BRI Moves Forward
Abrar Qureshi, MD, and Stephanie Tyler, both of Dermatology, and Elizabeth Karlson, MD, Rheumatology, celebrate the BRI at its inaugural Research Retreat last month.
The BWH Biomedical Research Institute is getting a new look. The BRI welcomed six new members to its Research Oversight Committee (ROC), unveiled its new intranet site and detailed plans for new research space in May before the research community.
“This truly is an exciting time,” Thomas Kupper, MD, chairman of Dermatology and BRI director, said during the May BRI Faculty Research Forum Kick Off. “The BRI is enhancing the overall environment for research at Brigham and Women’s, fostering scientific affinity interaction among investigators, laboratories and departments and maximizing funding opportunities.”
Kupper announced the newly elected members of the ROC, the BRI’s primary leadership committee charged with evaluating priorities and identifying opportunities. Matthew LaVoie, PhD, and David Soybel, MD, were elected to the ROC to represent basic research; Selwyn Rogers Jr., MD, and Michael Conte, MD, to represent clinical research; and Christine Albert, MD, MPH, and Dan Solomon, MD, MPH, to represent population science. These new members join department, center, program and platform representatives on the ROC along with BWH and PHS leadership, who serve as ex officio members.
Also, the BRI staged a soft launch of its new intranet site for the research community, available at http://bwhbriresearchintranet.partners.org/ The site will formally launch in the fall. This new research intranet and its accompanying set of tools will make it easier for the research community to access and share information and will empower members of the research community to actively manage their content internally and externally. Training for the Interowoven content management system will begin in June for research groups. Contact Charlie Yi at cyi@partners.org for more information.
Lastly, Barbara Bierer, MD, senior vice president for Research, shared a project update on construction plans for converting the Massachusetts Mental Health site into a state-of-the art research facility for the BRI community. “In five years, we’ll celebrate the opening of a fantastic new building,” she said.
BRI leaders are working with the project developers on a building master plan and floor plans for the 12-story facility that will add 233,000 square feet of wet lab space, 93,000 square feet of dry lab and office space and 295 underground parking spaces. While initial local approvals are in place, the complex permitting process is projected to take two years, with construction scheduled to begin in May 2008.

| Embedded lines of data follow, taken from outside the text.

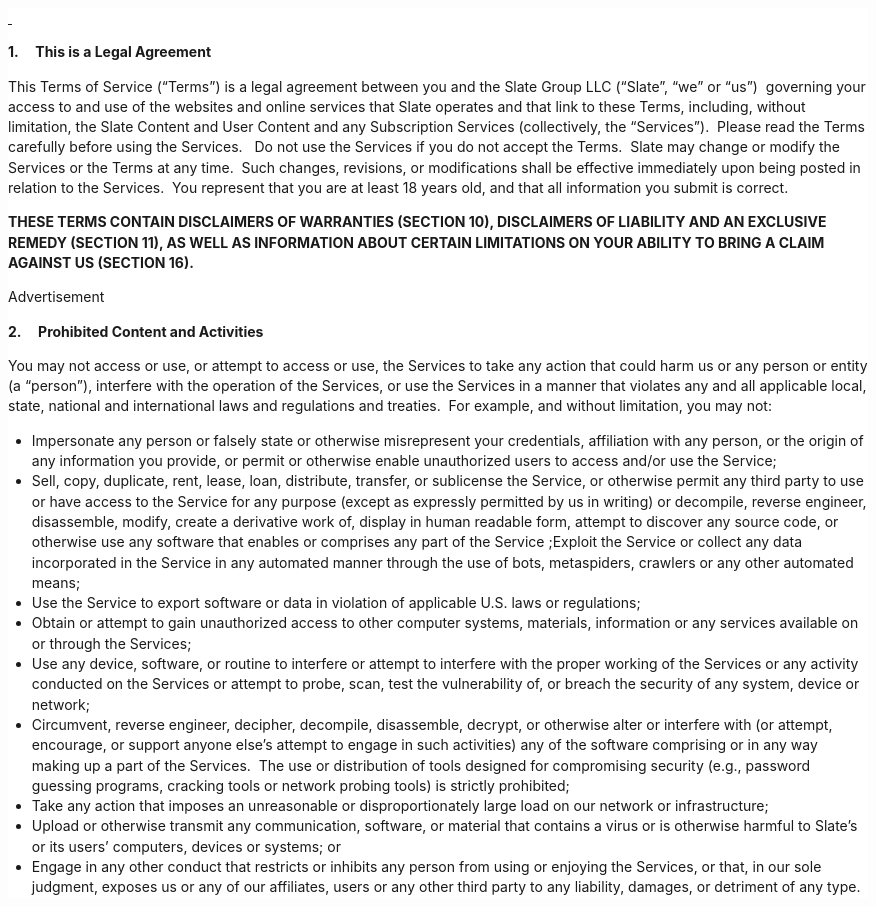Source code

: <a href="whatsapp://send?text=Slate%27s%20terms%20of%20service.%20http%3A%2F%2Fwww.slate.com%2Farticles%2Fbriefing%2Fslate_user_agreement_and_privacy_policy%2F2012%2F12%2Fslate_s_terms_of_service.html%3Fwpsrc%3Dsh_all_mob_wa_top" class="whatsapp"><span class="icon"></span></a>

<a href="mailto:?subject=Check%20out%20this%20piece%20on%20Slate&amp;body=I%20thought%20you%20might%20like%20this%20article%20on%20Slate:%0ASlate%E2%80%99s%20Terms%20of%20Service%0Ahttp://www.slate.com/articles/briefing/slate_user_agreement_and_privacy_policy/2012/12/slate_s_terms_of_service.html?wpsrc=sh_all_mob_em_top" class="email"><span class="icon"></span> <span class="count"> </span></a>

**1.     This is a Legal Agreement**

This Terms of Service (“Terms”) is a legal agreement between you and the Slate Group LLC (“Slate”, “we” or “us”)  governing your access to and use of the websites and online services that Slate operates and that link to these Terms, including, without limitation, the Slate Content and User Content and any Subscription Services (collectively, the “Services”).  Please read the Terms carefully before using the Services.   Do not use the Services if you do not accept the Terms.  Slate may change or modify the Services or the Terms at any time.  Such changes, revisions, or modifications shall be effective immediately upon being posted in relation to the Services.  You represent that you are at least 18 years old, and that all information you submit is correct.

**THESE TERMS CONTAIN DISCLAIMERS OF WARRANTIES (SECTION 10), DISCLAIMERS OF LIABILITY AND AN EXCLUSIVE REMEDY (SECTION 11), AS WELL AS INFORMATION ABOUT CERTAIN LIMITATIONS ON YOUR ABILITY TO BRING A CLAIM AGAINST US (SECTION 16).**

<span class="adv"> Advertisement </span>

**2.     Prohibited Content and Activities**

You may not access or use, or attempt to access or use, the Services to take any action that could harm us or any person or entity (a “person”), interfere with the operation of the Services, or use the Services in a manner that violates any and all applicable local, state, national and international laws and regulations and treaties.  For example, and without limitation, you may not:

-   Impersonate any person or falsely state or otherwise misrepresent your credentials, affiliation with any person, or the origin of any information you provide, or permit or otherwise enable unauthorized users to access and/or use the Service;
-   Sell, copy, duplicate, rent, lease, loan, distribute, transfer, or sublicense the Service, or otherwise permit any third party to use or have access to the Service for any purpose (except as expressly permitted by us in writing) or decompile, reverse engineer, disassemble, modify, create a derivative work of, display in human readable form, attempt to discover any source code, or otherwise use any software that enables or comprises any part of the Service ;Exploit the Service or collect any data incorporated in the Service in any automated manner through the use of bots, metaspiders, crawlers or any other automated means;
-   Use the Service to export software or data in violation of applicable U.S. laws or regulations;
-   Obtain or attempt to gain unauthorized access to other computer systems, materials, information or any services available on or through the Services;
-   Use any device, software, or routine to interfere or attempt to interfere with the proper working of the Services or any activity conducted on the Services or attempt to probe, scan, test the vulnerability of, or breach the security of any system, device or network;
-   Circumvent, reverse engineer, decipher, decompile, disassemble, decrypt, or otherwise alter or interfere with (or attempt, encourage, or support anyone else’s attempt to engage in such activities) any of the software comprising or in any way making up a part of the Services.  The use or distribution of tools designed for compromising security (e.g., password guessing programs, cracking tools or network probing tools) is strictly prohibited;
-   Take any action that imposes an unreasonable or disproportionately large load on our network or infrastructure;
-   Upload or otherwise transmit any communication, software, or material that contains a virus or is otherwise harmful to Slate’s or its users’ computers, devices or systems; or
-   Engage in any other conduct that restricts or inhibits any person from using or enjoying the Services, or that, in our sole judgment, exposes us or any of our affiliates, users or any other third party to any liability, damages, or detriment of any type.
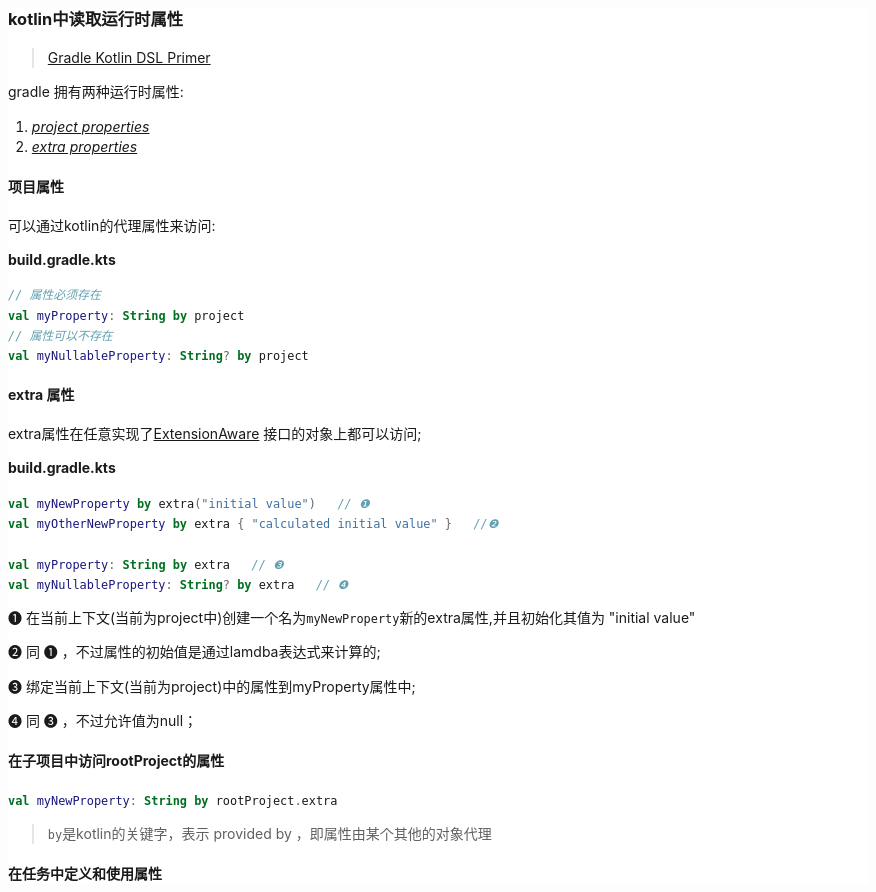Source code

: 

### kotlin中读取运行时属性

> [Gradle Kotlin DSL Primer](https://docs.gradle.org/current/userguide/kotlin_dsl.html#kotdsl:properties)

gradle 拥有两种运行时属性:

1.  [*project properties*](https://docs.gradle.org/current/userguide/build_environment.html#sec:project_properties) 
2. [*extra properties*](https://docs.gradle.org/current/userguide/writing_build_scripts.html#sec:extra_properties)

#### 项目属性

可以通过kotlin的代理属性来访问:

**build.gradle.kts**

```kotlin
// 属性必须存在
val myProperty: String by project  
// 属性可以不存在
val myNullableProperty: String? by project 
```

#### extra 属性

extra属性在任意实现了[ExtensionAware](https://docs.gradle.org/current/dsl/org.gradle.api.plugins.ExtensionAware.html#org.gradle.api.plugins.ExtensionAware) 接口的对象上都可以访问; 

**build.gradle.kts**

```kotlin
val myNewProperty by extra("initial value")   // ❶
val myOtherNewProperty by extra { "calculated initial value" }   //❷ 

val myProperty: String by extra   // ❸
val myNullableProperty: String? by extra   // ❹
```

❶ 在当前上下文(当前为project中)创建一个名为`myNewProperty`新的extra属性,并且初始化其值为 "initial value"

❷ 同 ❶ ，不过属性的初始值是通过lamdba表达式来计算的;

❸ 绑定当前上下文(当前为project)中的属性到myProperty属性中;

❹ 同 ❸ ，不过允许值为null；

#### 在子项目中访问rootProject的属性

```kotlin
val myNewProperty: String by rootProject.extra
```

> `by`是kotlin的关键字，表示 provided by ，即属性由某个其他的对象代理

#### 在任务中定义和使用属性
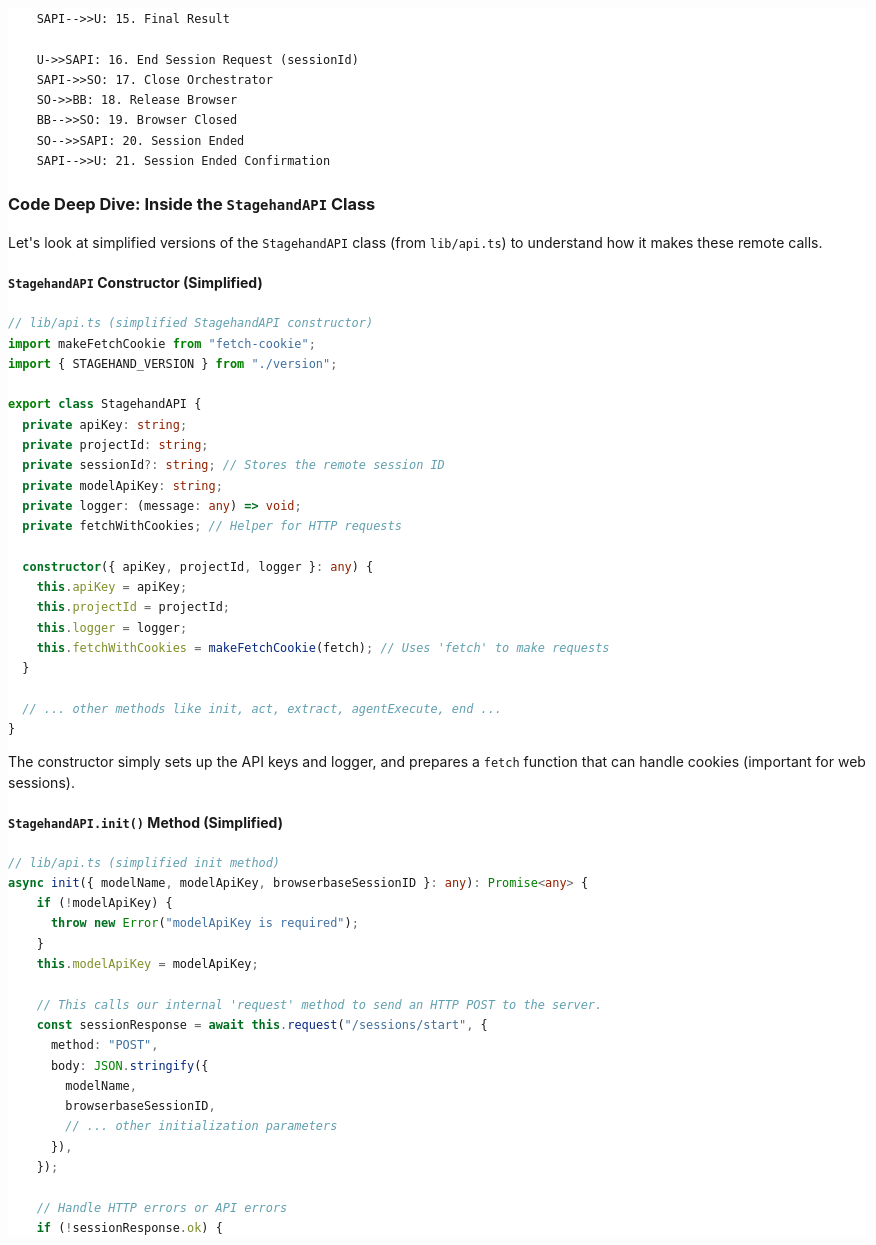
 ```mermaid
    SAPI-->>U: 15. Final Result

    U->>SAPI: 16. End Session Request (sessionId)
    SAPI->>SO: 17. Close Orchestrator
    SO->>BB: 18. Release Browser
    BB-->>SO: 19. Browser Closed
    SO-->>SAPI: 20. Session Ended
    SAPI-->>U: 21. Session Ended Confirmation
```

### Code Deep Dive: Inside the `StagehandAPI` Class

Let's look at simplified versions of the `StagehandAPI` class (from `lib/api.ts`) to understand how it makes these remote calls.

#### `StagehandAPI` Constructor (Simplified)

```typescript
// lib/api.ts (simplified StagehandAPI constructor)
import makeFetchCookie from "fetch-cookie";
import { STAGEHAND_VERSION } from "./version";

export class StagehandAPI {
  private apiKey: string;
  private projectId: string;
  private sessionId?: string; // Stores the remote session ID
  private modelApiKey: string;
  private logger: (message: any) => void;
  private fetchWithCookies; // Helper for HTTP requests

  constructor({ apiKey, projectId, logger }: any) {
    this.apiKey = apiKey;
    this.projectId = projectId;
    this.logger = logger;
    this.fetchWithCookies = makeFetchCookie(fetch); // Uses 'fetch' to make requests
  }

  // ... other methods like init, act, extract, agentExecute, end ...
}
```
The constructor simply sets up the API keys and logger, and prepares a `fetch` function that can handle cookies (important for web sessions).

#### `StagehandAPI.init()` Method (Simplified)

```typescript
// lib/api.ts (simplified init method)
async init({ modelName, modelApiKey, browserbaseSessionID }: any): Promise<any> {
    if (!modelApiKey) {
      throw new Error("modelApiKey is required");
    }
    this.modelApiKey = modelApiKey;

    // This calls our internal 'request' method to send an HTTP POST to the server.
    const sessionResponse = await this.request("/sessions/start", {
      method: "POST",
      body: JSON.stringify({
        modelName,
        browserbaseSessionID,
        // ... other initialization parameters
      }),
    });

    // Handle HTTP errors or API errors
    if (!sessionResponse.ok) {
```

“The future of the BRI shines brightly,” BWH President Gary Gottlieb, MD, MBA, said in kicking off the BRI’s day-long research retreat, also held last month. “Through BRI, we will achieve our vision of integrating the richness of our scientific enterprise with the excellence of our clinical mission, to provide a focus and home for training and education, and to foster new programmatic initiatives around essential questions that only now are we in a position to ask and to answer.”